-- BEGIN INPUT DATA --

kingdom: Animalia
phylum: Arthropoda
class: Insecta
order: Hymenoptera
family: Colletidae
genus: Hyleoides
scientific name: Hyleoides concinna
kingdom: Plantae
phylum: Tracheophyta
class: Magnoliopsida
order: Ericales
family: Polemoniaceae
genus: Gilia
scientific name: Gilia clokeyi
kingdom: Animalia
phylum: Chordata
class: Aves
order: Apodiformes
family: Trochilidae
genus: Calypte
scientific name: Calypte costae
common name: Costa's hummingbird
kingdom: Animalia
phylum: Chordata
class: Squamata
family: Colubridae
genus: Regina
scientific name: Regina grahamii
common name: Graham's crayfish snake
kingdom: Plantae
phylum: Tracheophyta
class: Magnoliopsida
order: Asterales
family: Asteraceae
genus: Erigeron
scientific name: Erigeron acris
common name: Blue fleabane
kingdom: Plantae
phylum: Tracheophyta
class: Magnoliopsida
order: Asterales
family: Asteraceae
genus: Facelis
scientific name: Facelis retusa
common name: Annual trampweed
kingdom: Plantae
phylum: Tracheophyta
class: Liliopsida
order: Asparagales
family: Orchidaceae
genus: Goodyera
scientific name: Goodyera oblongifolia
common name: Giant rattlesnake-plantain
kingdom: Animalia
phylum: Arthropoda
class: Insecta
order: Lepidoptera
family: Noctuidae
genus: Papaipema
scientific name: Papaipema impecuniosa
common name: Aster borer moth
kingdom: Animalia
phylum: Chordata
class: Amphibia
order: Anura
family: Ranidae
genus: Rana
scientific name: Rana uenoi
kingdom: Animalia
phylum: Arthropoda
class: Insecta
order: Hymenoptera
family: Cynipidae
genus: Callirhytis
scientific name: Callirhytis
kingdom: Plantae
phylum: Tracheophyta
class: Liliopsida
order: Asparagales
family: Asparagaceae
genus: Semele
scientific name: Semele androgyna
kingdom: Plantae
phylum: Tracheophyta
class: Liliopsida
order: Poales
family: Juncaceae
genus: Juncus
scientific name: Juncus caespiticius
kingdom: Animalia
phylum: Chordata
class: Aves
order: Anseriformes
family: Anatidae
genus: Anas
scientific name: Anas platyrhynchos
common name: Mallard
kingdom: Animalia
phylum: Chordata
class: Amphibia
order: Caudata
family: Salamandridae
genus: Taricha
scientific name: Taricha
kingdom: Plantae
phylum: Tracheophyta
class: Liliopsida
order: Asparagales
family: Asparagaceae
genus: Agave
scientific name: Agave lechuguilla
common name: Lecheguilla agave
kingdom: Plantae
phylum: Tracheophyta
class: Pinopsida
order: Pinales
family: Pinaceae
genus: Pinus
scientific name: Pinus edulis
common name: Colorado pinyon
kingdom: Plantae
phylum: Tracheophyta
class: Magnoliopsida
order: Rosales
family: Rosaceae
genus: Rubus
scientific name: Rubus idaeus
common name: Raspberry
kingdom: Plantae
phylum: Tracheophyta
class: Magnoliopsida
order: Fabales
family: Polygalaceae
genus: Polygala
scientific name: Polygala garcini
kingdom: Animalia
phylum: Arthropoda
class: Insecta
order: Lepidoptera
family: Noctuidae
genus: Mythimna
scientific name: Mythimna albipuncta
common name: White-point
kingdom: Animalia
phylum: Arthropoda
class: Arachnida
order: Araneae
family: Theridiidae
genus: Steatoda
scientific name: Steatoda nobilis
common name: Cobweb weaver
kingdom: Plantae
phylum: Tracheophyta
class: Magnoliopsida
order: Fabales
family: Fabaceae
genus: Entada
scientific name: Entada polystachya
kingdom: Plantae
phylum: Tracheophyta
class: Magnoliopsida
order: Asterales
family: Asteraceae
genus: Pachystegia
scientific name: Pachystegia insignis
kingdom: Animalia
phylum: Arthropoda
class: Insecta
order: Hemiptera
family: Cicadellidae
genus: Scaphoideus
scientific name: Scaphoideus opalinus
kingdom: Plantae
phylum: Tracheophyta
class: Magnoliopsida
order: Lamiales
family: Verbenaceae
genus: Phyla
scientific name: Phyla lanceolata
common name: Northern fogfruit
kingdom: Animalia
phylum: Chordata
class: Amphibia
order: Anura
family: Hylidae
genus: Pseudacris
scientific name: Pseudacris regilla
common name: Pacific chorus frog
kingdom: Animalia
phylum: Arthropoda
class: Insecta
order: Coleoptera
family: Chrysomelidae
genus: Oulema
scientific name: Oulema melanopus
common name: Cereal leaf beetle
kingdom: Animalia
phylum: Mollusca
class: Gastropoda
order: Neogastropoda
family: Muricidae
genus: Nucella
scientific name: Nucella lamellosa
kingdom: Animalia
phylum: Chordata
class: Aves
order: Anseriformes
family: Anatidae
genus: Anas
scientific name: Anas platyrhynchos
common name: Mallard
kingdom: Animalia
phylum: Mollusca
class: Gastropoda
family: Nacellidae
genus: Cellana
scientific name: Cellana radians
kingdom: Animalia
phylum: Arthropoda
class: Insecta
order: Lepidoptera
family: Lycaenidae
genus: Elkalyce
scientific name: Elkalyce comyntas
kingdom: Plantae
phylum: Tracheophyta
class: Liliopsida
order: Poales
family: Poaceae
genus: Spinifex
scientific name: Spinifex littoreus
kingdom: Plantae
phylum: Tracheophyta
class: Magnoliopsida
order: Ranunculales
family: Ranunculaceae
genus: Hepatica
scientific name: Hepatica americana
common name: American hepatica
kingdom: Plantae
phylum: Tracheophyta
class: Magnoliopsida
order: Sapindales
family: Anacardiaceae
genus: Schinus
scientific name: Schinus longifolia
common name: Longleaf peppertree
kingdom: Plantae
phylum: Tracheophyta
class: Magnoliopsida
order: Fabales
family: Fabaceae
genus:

-- END INPUT DATA --

■ WRITTEN TASK: Retype the listing above word for word, from its first line down to and including the line that contains "genus: Gilia".

■ PROBLEM SOLUTION:
kingdom: Animalia
phylum: Arthropoda
class: Insecta
order: Hymenoptera
family: Colletidae
genus: Hyleoides
scientific name: Hyleoides concinna
kingdom: Plantae
phylum: Tracheophyta
class: Magnoliopsida
order: Ericales
family: Polemoniaceae
genus: Gilia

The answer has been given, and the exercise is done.